Money supply fuelling house prices

16/11/2020

Friends on Waiheke Island took us to visit friends of theirs who were selling their house on a 900 square metre section.

The asking price was $500,000.

“How many stock units could you run on the lawn?” my farmer asked, knowing at the time we were buying a neighbour’s farm of about 120 hectares with a house and wool shed for less than that.

Town and country property prices have gone up a lot in the two decades since then. House prices increased nearly 20% in the last year.

The steep climb is largely a function of supply and demand. There are far fewer houses for sale than there are buyers in the market.

Immigration has plummeted so we can’t blame that.

We can point some of the blame at the national lockdown in March and the more recent Auckland one that put a dampener on new builds, adding to the delays and costs caused by the RMA and building regulations.

But David Law at the New Zealand initiative says loose monetary policy is the bigger culprit.

. . . The Reserve Bank is undertaking a $100 billon programme of quantitative easing. The Official Cash Rate (OCR) is also now at a record low, reduced from 1% to 0.25% in March. These two decisions alone will lift returns on investment in housing and increase pressure on house prices, particularly as supply is constrained.

If the Government cares about fixing housing affordability, it should start by being clear on the reasons for those high prices.

Former Finance Minister Steven Joyce is also concerned about housing for the haves and no relief for the have nots:

. . . People can afford the repayments on a bigger mortgage so they bid up the sticker price on the house, while others look for any sort of asset yield that’s bigger than the derisory amounts available from bank deposits.

There is now much more recognition that ultra-low interest rates are driving high asset prices including house prices, but so far much less will to do anything about it. . . 

The Prime Minister has shown concern and said prices can’t keep going up at the rate they have been but her concern hasn’t translated into any practical solution to the problem/

Covid-19 is the big driver of the current economic recession, but the government’s policy response isn’t helping.

By continuing to invoke lockdowns at the drop of a hat, mandating big minimum wage and public sector pay increases, pursuing the adoption of the so-called living wage, increasing holiday pay and pushing myriad other anti-employment measures, there is no doubt that the economy will respond with more sluggish employment growth than would otherwise be the case.
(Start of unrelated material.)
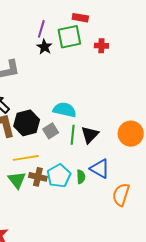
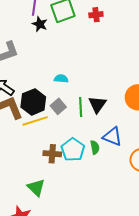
cyan semicircle: (65, 110) -> (61, 79), moved, size x0.6
yellow line: (26, 158) -> (35, 121), moved
green triangle: (17, 180) -> (36, 188), moved

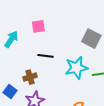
In turn monetary policy has more work to do to maintain progress towards the full employment goal. Say hello to even lower interest rates for longer; and ever more nonsensical asset prices, especially houses.

It is a big irony that government policies that often seek to boost the fortunes of the low paid end up helping to trap them in a hand to mouth existence, with no way to break the cycle and get on the home ownership ladder. . . 

Worse, higher house prices lead to higher rents which makes it harder for low income renters to make ends meet and for higher income renters to save for a deposit to buy a home.

The simple fact is that under current policy settings, micro-economic policies that attempt to artificially boost incomes beyond what businesses and the economy can afford will simply end up driving a bigger wedge between the haves and the have nots in terms of asset prices and wealth, through the mechanism of ever lower interest rates. We are chasing our tails.

Anything which increases the supply of money and lowers the cost of borrowing without increasing the supply of houses will drive up prices.

The Reserve Bank is trying to stimulate the economy by encouraging businesses to invest and expand but government-mandated increase in wages and sick leave have the opposite affect.

And any positive impact from the lower OCR is more than outweighed by the inflationary pressure low interest rates are putting on house prices.

The house we looked at on Waiheke Island would be selling for far more than $500,000 now. The farm we bought has increased in value too but it’s a productive asset supporting jobs and earning export income.

A house provides a home but it produces nothing and the rampant price increases of owning one is producing misery.